▶ **What the task requires**: The entries below are to be returned as written, with all pictures dropped.

·····

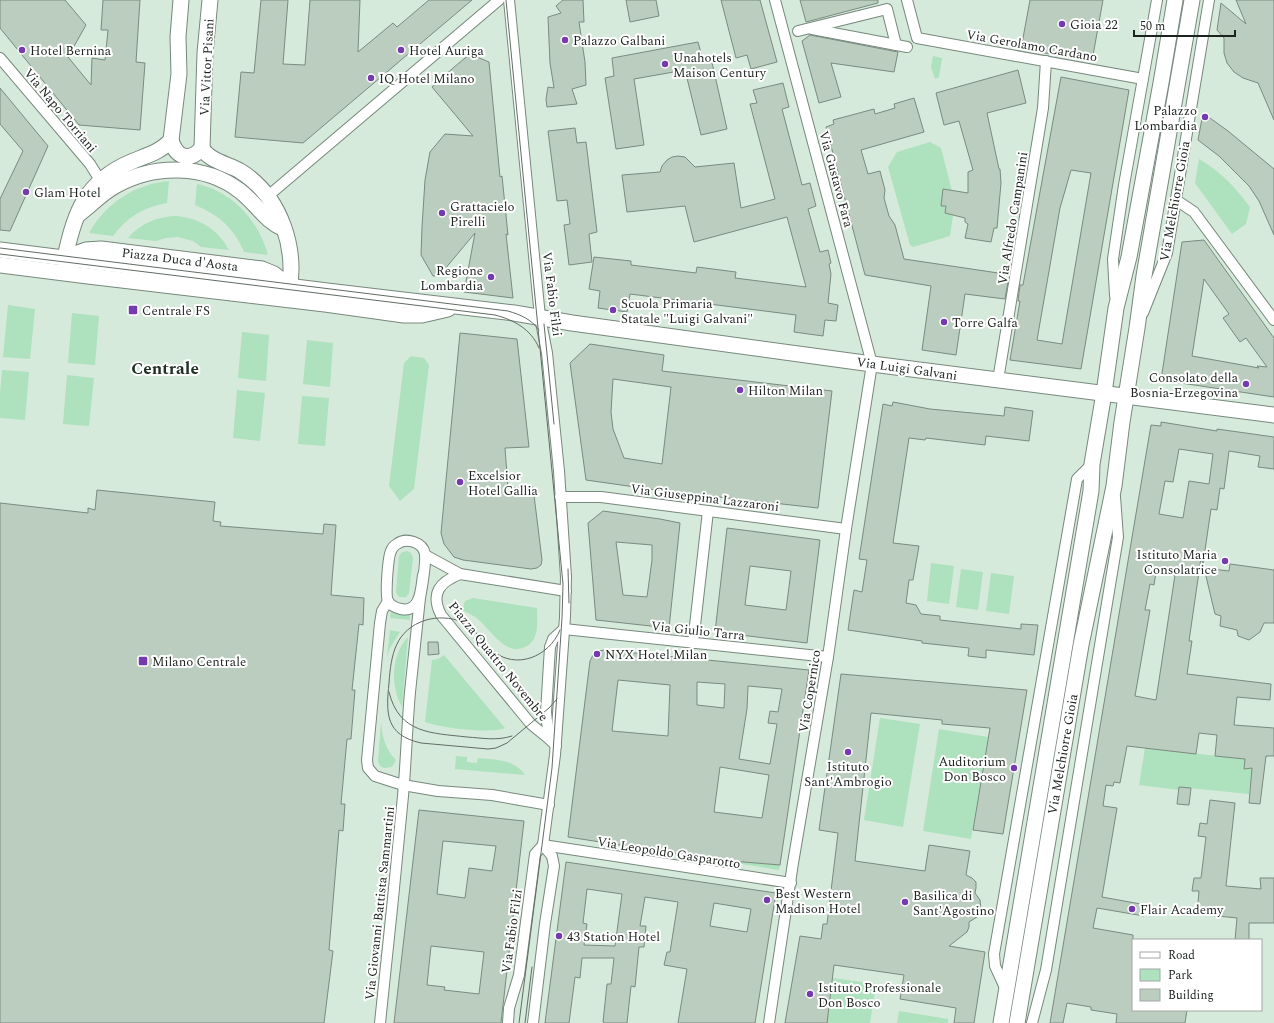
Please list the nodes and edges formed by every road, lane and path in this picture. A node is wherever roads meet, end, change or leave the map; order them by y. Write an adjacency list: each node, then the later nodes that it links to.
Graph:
1 (181, 0): 16 (street, Via Vittor Pisani)
2 (210, 0): 17 (street, Via Vittor Pisani)
3 (499, 0): 19 (street)
4 (509, 0): 29 (street, Via Fabio Filzi)
5 (775, 0): 32 (street, Via Gustavo Fara)
6 (907, 0): 14 (street, Via Gerolamo Cardano)
7 (1157, 0): 15 (street, Via Melchiorre Gioia)
8 (1175, 0): 28 (street, Via Melchiorre Gioia)
9 (1192, 0): 31 (street, Via Melchiorre Gioia)
10 (1209, 0): 20 (street, Via Melchiorre Gioia)
11 (896, 45): 11 (street); 12 (street)
12 (906, 48)
13 (0, 58): 18 (street, Via Napo Torriani)
14 (1046, 61): 15 (street, Via Gerolamo Cardano); 33 (street, Via Alfredo Campanini)
15 (1143, 79): 28 (street, Via Melchiorre Gioia)
16 (171, 136): 17 (street); 18 (street)
17 (202, 141): 19 (street)
18 (100, 180): 21 (street)
19 (268, 196): 22 (street)
20 (1176, 200): 30 (street); 31 (street, Via Melchiorre Gioia)
21 (76, 216): 22 (street); 24 (street)
22 (284, 229): 27 (street)
23 (0, 250): 24 (street, Piazza Duca d'Aosta)
24 (65, 258): 26 (street); 27 (street, Piazza Duca d'Aosta)
25 (0, 265): 26 (street, Piazza Duca d'Aosta)
26 (75, 274): 27 (street, Piazza Duca d'Aosta)
27 (289, 293): 29 (street, Piazza Duca d'Aosta)
28 (1116, 308): 34 (street, Via Melchiorre Gioia)
29 (540, 317): 32 (street, Via Luigi Galvani); 38 (street, Via Fabio Filzi)
30 (1274, 320)
31 (1138, 328): 35 (street, Via Melchiorre Gioia)
32 (872, 364): 33 (street, Via Luigi Galvani); 40 (street, Via Copernico)
33 (998, 380): 34 (street, Via Luigi Galvani)
34 (1104, 393): 35 (street, Via Luigi Galvani); 58 (street, Via Melchiorre Gioia)
35 (1126, 396): 36 (street, Via Luigi Galvani); 37 (street, Via Melchiorre Gioia)
36 (1274, 415)
37 (1114, 486): 59 (street, Via Melchiorre Gioia); 60 (street, Via Melchiorre Gioia)
38 (560, 497): 39 (street, Via Giuseppina Lazzaroni); 44 (street, Via Fabio Filzi)
39 (708, 511): 40 (street, Via Giuseppina Lazzaroni); 47 (street)
40 (846, 529): 48 (street, Via Copernico)
41 (425, 555): 42 (street); 43 (street); 45 (street)
42 (460, 574): 44 (street); 49 (street, Piazza Quattro Novembre)
43 (423, 575): 45 (street); 50 (street)
44 (566, 591): 46 (street, Piazza Quattro Novembre)
45 (388, 601): 50 (street)
46 (564, 629): 47 (street, Via Giulio Tarra); 49 (street, Piazza Quattro Novembre); 49 (street)
47 (693, 643): 48 (street, Via Giulio Tarra)
48 (828, 657): 53 (street, Via Copernico)
49 (555, 744): 51 (street, Piazza Quattro Novembre)
50 (403, 785): 51 (street); 54 (street, Via Giovanni Battista Sammartini)
51 (549, 805): 52 (street, Via Fabio Filzi)
52 (543, 845): 53 (street, Via Leopoldo Gasparotto); 55 (street, Via Fabio Filzi); 56 (street)
53 (791, 883): 57 (street, Via Copernico)
54 (380, 1023)
55 (508, 1023)
56 (533, 1023)
57 (769, 1023)
58 (1001, 1023)
59 (1017, 1023)
60 (1032, 1023)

·····

▶ **Solution to this problem**:
Please list the nodes and edges formed by every road, lane and path in this picture. A node is wherever roads meet, end, change or leave the map; order them by y. Write an adjacency list: each node, then the later nodes that it links to.
Graph:
1 (181, 0): 16 (street, Via Vittor Pisani)
2 (210, 0): 17 (street, Via Vittor Pisani)
3 (499, 0): 19 (street)
4 (509, 0): 29 (street, Via Fabio Filzi)
5 (775, 0): 32 (street, Via Gustavo Fara)
6 (907, 0): 14 (street, Via Gerolamo Cardano)
7 (1157, 0): 15 (street, Via Melchiorre Gioia)
8 (1175, 0): 28 (street, Via Melchiorre Gioia)
9 (1192, 0): 31 (street, Via Melchiorre Gioia)
10 (1209, 0): 20 (street, Via Melchiorre Gioia)
11 (896, 45): 11 (street); 12 (street)
12 (906, 48)
13 (0, 58): 18 (street, Via Napo Torriani)
14 (1046, 61): 15 (street, Via Gerolamo Cardano); 33 (street, Via Alfredo Campanini)
15 (1143, 79): 28 (street, Via Melchiorre Gioia)
16 (171, 136): 17 (street); 18 (street)
17 (202, 141): 19 (street)
18 (100, 180): 21 (street)
19 (268, 196): 22 (street)
20 (1176, 200): 30 (street); 31 (street, Via Melchiorre Gioia)
21 (76, 216): 22 (street); 24 (street)
22 (284, 229): 27 (street)
23 (0, 250): 24 (street, Piazza Duca d'Aosta)
24 (65, 258): 26 (street); 27 (street, Piazza Duca d'Aosta)
25 (0, 265): 26 (street, Piazza Duca d'Aosta)
26 (75, 274): 27 (street, Piazza Duca d'Aosta)
27 (289, 293): 29 (street, Piazza Duca d'Aosta)
28 (1116, 308): 34 (street, Via Melchiorre Gioia)
29 (540, 317): 32 (street, Via Luigi Galvani); 38 (street, Via Fabio Filzi)
30 (1274, 320)
31 (1138, 328): 35 (street, Via Melchiorre Gioia)
32 (872, 364): 33 (street, Via Luigi Galvani); 40 (street, Via Copernico)
33 (998, 380): 34 (street, Via Luigi Galvani)
34 (1104, 393): 35 (street, Via Luigi Galvani); 58 (street, Via Melchiorre Gioia)
35 (1126, 396): 36 (street, Via Luigi Galvani); 37 (street, Via Melchiorre Gioia)
36 (1274, 415)
37 (1114, 486): 59 (street, Via Melchiorre Gioia); 60 (street, Via Melchiorre Gioia)
38 (560, 497): 39 (street, Via Giuseppina Lazzaroni); 44 (street, Via Fabio Filzi)
39 (708, 511): 40 (street, Via Giuseppina Lazzaroni); 47 (street)
40 (846, 529): 48 (street, Via Copernico)
41 (425, 555): 42 (street); 43 (street); 45 (street)
42 (460, 574): 44 (street); 49 (street, Piazza Quattro Novembre)
43 (423, 575): 45 (street); 50 (street)
44 (566, 591): 46 (street, Piazza Quattro Novembre)
45 (388, 601): 50 (street)
46 (564, 629): 47 (street, Via Giulio Tarra); 49 (street, Piazza Quattro Novembre); 49 (street)
47 (693, 643): 48 (street, Via Giulio Tarra)
48 (828, 657): 53 (street, Via Copernico)
49 (555, 744): 51 (street, Piazza Quattro Novembre)
50 (403, 785): 51 (street); 54 (street, Via Giovanni Battista Sammartini)
51 (549, 805): 52 (street, Via Fabio Filzi)
52 (543, 845): 53 (street, Via Leopoldo Gasparotto); 55 (street, Via Fabio Filzi); 56 (street)
53 (791, 883): 57 (street, Via Copernico)
54 (380, 1023)
55 (508, 1023)
56 (533, 1023)
57 (769, 1023)
58 (1001, 1023)
59 (1017, 1023)
60 (1032, 1023)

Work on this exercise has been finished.